* [Exercise data]:
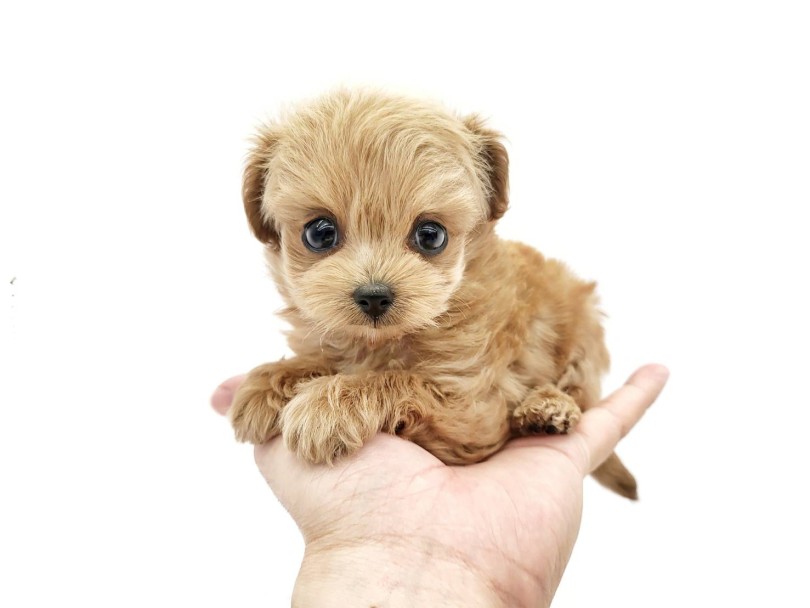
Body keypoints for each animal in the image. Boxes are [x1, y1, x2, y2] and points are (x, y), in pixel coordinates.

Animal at [229, 89, 637, 499]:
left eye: (431, 235)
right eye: (320, 233)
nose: (374, 296)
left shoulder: (474, 408)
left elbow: (401, 380)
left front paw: (330, 404)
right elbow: (325, 358)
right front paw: (271, 381)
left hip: (584, 331)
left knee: (580, 390)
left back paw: (549, 408)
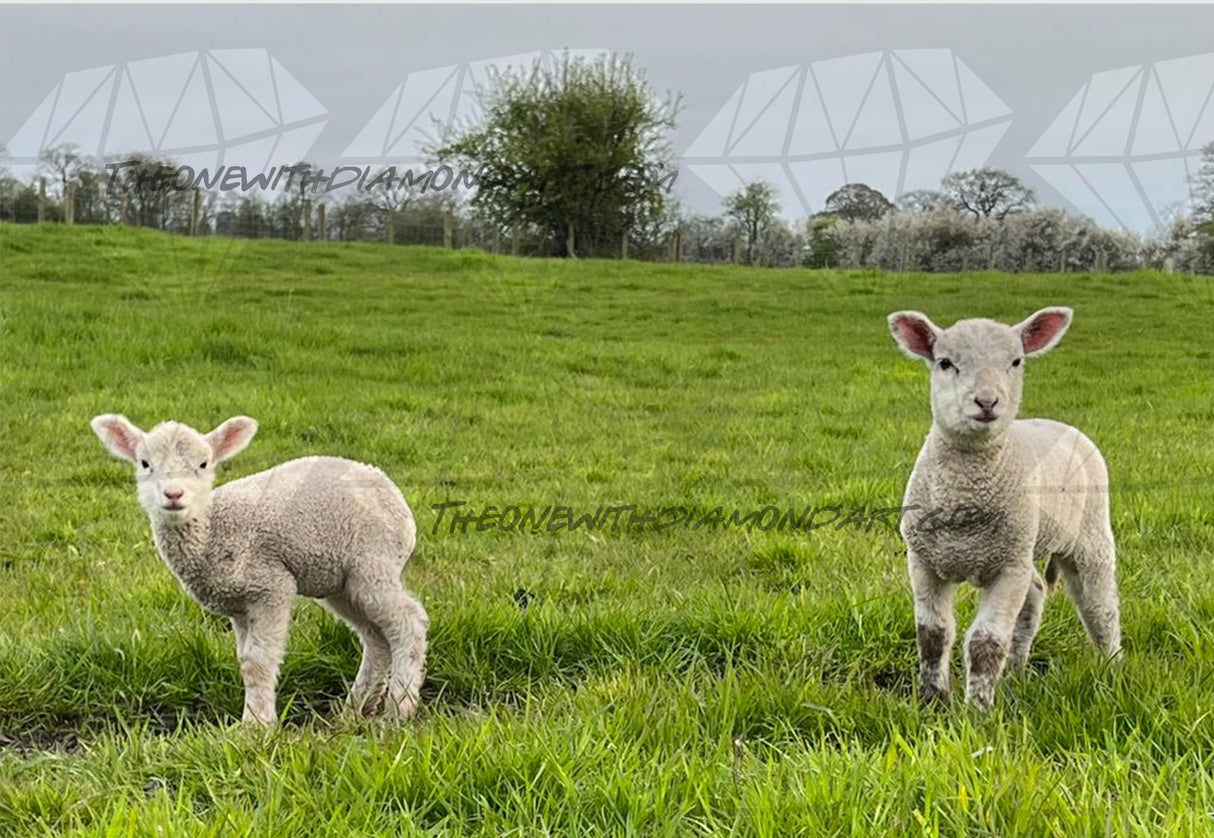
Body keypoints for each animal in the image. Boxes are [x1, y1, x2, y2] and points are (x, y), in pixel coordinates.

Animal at [89, 414, 428, 726]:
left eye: (203, 464)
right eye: (145, 463)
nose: (173, 495)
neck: (212, 529)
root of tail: (390, 489)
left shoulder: (270, 585)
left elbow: (258, 661)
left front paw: (256, 726)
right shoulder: (239, 605)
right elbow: (244, 660)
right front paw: (255, 717)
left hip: (373, 561)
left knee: (409, 623)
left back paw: (399, 709)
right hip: (342, 583)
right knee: (376, 637)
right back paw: (355, 710)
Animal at [887, 307, 1120, 710]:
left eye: (1016, 362)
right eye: (945, 363)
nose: (986, 402)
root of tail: (1057, 422)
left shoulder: (1006, 568)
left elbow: (986, 642)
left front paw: (978, 710)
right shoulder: (924, 561)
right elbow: (932, 635)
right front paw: (932, 701)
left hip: (1087, 535)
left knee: (1100, 606)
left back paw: (1113, 668)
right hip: (1024, 549)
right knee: (1036, 594)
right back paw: (1014, 673)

* [Problem]: Indicate how many lines of the material contain the string "knee", giving the number and nothing more.

* [Reply to the task]: 5